(EXERCISES)
1. Translate this sentence from the article on Fiona Marshall's award into Spanish: "The company, part of Sosei, specialises in GPCR medicine design and development."
2. Carry on the article on Fiona Marshall's award, picking up after its final sentence.

Heptares Therapeutics co-founder and Chief Scientific Officer, Fiona Marshall, has received the 2017 John Daly Lecture Award for her outstanding contribution to GPCR drug discovery.
The company, part of Sosei, specialises in GPCR medicine design and development.
Marshall was invited to give the 9th Annual John Daly Memorial Lecture, which took place yesterday at the US National Institutes of Health (NIH) in Bethesda, Maryland, USA.
During the lecture, Marshall described how the unique GPCR stabilisation technologies developed at Heptares have generated valuable insights to GPCR structure and function, and are yielding novel molecules for development as drugs in many disease areas.
Winner of the Innovation and Entrepreneurship award, Marshall is inventor of seven patents and author of more than 50 scientific papers. She has helped develop drugs to combat asthma, schizophrenia, heart disease and Parkinson’s disease. In 2012, she made The Guardian newspaper's list of Women of Outstanding Achievement.

[Extracted records]
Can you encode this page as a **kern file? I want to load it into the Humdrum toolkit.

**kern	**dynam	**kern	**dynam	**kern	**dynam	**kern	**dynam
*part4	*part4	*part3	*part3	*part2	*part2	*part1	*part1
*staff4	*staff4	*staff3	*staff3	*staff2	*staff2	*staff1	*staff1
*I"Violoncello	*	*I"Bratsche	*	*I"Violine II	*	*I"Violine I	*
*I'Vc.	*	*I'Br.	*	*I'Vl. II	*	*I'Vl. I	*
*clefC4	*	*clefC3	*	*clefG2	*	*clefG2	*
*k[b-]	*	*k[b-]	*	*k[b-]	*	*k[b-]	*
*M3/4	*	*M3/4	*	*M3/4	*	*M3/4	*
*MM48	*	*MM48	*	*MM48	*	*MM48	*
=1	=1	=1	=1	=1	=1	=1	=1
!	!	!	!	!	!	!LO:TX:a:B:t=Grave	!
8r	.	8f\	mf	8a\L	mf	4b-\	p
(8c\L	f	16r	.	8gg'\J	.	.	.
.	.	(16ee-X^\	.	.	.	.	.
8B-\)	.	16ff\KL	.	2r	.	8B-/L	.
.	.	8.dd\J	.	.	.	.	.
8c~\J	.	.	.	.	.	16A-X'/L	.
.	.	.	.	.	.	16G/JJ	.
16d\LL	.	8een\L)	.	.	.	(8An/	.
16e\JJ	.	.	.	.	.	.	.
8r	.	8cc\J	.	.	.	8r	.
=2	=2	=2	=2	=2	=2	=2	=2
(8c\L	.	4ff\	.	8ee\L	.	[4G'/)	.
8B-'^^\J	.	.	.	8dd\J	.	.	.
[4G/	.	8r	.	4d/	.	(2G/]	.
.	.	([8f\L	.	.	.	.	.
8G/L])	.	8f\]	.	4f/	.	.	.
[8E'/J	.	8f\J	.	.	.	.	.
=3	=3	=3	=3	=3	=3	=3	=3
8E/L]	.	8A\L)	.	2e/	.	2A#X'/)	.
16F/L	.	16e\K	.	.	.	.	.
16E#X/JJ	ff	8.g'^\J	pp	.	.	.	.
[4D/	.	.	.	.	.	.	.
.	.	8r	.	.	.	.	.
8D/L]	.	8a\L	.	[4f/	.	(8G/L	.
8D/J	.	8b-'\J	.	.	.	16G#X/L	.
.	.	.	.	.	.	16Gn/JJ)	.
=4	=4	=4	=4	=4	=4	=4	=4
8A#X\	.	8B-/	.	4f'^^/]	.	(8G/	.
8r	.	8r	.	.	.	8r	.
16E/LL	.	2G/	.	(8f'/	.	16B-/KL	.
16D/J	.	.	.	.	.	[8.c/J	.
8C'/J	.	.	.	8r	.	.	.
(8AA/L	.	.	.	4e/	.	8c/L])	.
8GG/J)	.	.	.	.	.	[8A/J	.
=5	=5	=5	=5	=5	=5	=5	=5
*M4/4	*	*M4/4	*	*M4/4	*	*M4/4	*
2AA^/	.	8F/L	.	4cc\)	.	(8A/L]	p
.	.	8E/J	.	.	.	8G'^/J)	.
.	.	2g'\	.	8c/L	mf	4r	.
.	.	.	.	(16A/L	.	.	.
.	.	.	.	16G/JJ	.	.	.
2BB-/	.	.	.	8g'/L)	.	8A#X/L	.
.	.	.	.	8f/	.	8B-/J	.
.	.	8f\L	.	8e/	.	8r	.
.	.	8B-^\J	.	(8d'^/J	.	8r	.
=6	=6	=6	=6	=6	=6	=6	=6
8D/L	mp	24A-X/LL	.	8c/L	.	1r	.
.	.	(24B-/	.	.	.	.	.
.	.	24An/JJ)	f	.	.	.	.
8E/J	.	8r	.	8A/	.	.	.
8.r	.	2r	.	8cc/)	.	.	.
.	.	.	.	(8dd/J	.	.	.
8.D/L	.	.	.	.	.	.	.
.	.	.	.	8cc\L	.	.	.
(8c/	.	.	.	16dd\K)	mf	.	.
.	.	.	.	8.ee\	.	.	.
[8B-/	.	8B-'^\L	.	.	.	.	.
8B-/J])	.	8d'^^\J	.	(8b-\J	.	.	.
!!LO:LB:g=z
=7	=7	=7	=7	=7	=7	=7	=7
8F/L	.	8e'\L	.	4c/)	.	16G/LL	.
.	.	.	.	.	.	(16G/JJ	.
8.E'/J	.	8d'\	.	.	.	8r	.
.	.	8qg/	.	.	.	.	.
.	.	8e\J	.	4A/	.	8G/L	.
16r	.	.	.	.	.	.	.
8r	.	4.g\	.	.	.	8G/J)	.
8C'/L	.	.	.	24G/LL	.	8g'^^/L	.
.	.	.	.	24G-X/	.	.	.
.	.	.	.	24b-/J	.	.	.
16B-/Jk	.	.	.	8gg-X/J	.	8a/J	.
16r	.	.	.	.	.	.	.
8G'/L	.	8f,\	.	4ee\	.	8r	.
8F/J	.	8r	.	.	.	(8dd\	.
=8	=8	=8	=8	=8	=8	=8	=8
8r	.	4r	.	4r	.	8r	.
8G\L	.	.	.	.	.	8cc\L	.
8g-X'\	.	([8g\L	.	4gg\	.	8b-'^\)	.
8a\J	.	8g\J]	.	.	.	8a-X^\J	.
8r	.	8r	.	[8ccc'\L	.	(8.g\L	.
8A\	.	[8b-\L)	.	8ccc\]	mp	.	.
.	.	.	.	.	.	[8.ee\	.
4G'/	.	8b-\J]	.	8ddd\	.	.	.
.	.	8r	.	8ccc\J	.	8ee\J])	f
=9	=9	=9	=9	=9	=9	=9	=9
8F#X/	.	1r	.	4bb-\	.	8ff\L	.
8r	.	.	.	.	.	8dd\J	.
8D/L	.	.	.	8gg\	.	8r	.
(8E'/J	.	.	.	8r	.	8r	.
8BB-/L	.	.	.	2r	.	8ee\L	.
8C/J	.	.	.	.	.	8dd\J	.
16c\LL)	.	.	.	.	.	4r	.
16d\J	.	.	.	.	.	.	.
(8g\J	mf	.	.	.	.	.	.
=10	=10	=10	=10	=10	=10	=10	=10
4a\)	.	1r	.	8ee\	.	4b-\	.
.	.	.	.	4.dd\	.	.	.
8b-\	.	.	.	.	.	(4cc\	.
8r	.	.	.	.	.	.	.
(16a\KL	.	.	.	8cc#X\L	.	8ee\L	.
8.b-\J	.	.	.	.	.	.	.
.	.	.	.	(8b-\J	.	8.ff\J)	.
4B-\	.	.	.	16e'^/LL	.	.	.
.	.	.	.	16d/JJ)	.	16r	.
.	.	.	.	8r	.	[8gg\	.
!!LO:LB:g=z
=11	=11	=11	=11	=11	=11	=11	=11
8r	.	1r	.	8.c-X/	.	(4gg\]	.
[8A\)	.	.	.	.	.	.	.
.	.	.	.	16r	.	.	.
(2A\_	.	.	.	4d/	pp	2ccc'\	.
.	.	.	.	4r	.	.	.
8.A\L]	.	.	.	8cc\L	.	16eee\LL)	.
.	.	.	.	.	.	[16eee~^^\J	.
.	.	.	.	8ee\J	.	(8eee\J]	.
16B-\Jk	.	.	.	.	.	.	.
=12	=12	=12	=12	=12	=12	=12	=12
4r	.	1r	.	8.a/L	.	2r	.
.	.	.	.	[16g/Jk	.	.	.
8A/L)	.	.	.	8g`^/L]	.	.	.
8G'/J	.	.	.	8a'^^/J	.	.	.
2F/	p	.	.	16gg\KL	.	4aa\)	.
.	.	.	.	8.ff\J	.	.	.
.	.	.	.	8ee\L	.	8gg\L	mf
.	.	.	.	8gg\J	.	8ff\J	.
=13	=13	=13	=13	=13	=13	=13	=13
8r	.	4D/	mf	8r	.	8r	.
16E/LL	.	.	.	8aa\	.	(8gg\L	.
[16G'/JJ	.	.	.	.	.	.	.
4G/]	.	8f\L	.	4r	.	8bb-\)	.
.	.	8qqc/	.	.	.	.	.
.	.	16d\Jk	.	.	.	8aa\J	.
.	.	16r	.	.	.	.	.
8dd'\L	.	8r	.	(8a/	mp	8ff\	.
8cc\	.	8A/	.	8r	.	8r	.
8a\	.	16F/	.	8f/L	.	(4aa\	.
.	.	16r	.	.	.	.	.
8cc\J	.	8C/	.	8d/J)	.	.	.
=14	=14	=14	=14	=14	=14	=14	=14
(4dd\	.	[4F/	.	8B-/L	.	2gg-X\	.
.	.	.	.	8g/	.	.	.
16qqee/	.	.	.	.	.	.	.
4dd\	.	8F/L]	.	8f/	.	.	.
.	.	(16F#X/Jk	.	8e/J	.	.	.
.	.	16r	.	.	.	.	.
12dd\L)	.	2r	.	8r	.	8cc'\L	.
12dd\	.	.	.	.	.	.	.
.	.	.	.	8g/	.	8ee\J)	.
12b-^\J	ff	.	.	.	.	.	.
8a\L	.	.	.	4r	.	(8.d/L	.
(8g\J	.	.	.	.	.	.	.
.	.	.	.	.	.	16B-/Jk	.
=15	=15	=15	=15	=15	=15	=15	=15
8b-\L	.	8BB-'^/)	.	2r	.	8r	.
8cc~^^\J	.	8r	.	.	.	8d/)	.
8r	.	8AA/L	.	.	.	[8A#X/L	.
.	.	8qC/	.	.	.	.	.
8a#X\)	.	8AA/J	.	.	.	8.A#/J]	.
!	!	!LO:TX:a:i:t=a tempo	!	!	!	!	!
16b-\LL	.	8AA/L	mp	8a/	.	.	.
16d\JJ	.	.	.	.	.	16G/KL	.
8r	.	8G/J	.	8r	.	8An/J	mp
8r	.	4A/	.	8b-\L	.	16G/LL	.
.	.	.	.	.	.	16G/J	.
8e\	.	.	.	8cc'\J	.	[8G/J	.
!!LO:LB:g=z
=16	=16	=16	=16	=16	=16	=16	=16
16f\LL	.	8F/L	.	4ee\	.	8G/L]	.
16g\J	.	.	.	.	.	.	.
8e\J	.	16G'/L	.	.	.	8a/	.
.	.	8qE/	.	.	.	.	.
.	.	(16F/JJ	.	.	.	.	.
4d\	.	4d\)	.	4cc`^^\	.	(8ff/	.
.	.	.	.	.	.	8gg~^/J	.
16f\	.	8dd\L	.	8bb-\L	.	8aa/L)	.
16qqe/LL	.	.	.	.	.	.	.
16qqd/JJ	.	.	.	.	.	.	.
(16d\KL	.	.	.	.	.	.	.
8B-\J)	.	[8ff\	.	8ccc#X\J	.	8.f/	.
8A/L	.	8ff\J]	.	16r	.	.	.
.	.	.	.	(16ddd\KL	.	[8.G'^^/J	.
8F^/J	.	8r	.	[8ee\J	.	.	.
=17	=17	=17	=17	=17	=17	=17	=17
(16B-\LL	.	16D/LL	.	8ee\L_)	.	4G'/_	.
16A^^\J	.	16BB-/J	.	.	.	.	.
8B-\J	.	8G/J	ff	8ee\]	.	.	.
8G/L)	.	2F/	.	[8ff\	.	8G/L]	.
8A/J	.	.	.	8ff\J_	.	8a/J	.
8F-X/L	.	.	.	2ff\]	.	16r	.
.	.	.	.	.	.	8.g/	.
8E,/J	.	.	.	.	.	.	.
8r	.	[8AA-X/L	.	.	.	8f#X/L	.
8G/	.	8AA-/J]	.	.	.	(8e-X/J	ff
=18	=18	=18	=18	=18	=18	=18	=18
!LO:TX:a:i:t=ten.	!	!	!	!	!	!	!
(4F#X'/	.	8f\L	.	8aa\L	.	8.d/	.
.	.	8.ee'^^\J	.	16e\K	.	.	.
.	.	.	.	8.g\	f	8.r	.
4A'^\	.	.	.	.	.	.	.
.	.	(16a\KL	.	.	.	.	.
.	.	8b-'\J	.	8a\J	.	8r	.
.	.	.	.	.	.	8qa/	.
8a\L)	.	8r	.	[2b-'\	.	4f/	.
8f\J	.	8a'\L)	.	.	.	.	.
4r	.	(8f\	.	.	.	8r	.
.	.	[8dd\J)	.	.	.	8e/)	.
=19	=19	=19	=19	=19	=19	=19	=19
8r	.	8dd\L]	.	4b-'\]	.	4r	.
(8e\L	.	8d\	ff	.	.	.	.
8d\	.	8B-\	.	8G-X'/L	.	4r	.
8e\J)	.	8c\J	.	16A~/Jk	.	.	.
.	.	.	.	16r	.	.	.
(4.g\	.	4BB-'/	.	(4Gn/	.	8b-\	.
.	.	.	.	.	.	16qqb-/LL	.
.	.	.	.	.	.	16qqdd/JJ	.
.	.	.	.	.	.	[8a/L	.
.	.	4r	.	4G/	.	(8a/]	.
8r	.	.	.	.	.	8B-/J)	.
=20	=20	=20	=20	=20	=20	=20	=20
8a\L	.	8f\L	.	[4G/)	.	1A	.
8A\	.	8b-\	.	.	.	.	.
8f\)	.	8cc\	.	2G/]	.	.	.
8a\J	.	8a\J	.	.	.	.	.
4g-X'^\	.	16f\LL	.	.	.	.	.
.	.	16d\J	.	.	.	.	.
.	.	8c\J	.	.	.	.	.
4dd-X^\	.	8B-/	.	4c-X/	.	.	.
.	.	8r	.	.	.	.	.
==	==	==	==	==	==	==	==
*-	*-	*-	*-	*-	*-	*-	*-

(ANSWERS BY TASK)
1. La empresa, que forma parte de Sosei, se especializa en el diseño y el desarrollo de medicamentos dirigidos a GPCR.

2.
Malcolm Weir, Chief Executive Officer of Heptares and Chief R&D Officer at Sosei, said: “Since co-founding Heptares in 2007, Fiona has led a team that has made many breakthroughs in GPCR structure elucidation that are now being applied to develop new medicines for many diseases.”
“Fiona’s nomination to give the John Daly Memorial Lecture is an timely recognition of all that she has achieved so far.”
The award is bestowed annually by the NIH in memory of John Daly, a former NIH scientist and pioneer in pharmacological research at the National Institute of Diabetes and Digestive and Kidney Diseases (NIDDK).
Daly introduced many essential tools for pharmacological research and made a significant contribution to the field of GPCRs. After his death in 2008, the NIDDK Intramural Research Program instituted an annual lecture, held in his memory.
Previous John Daly Lecturers include Brian Kobilka of Stanford University and Robert J. Lefkowitz of Duke University, who jointly won the Nobel Prize in 2012 for Chemistry in recognition of their pioneering research studying GPCRs at the molecular and structural level.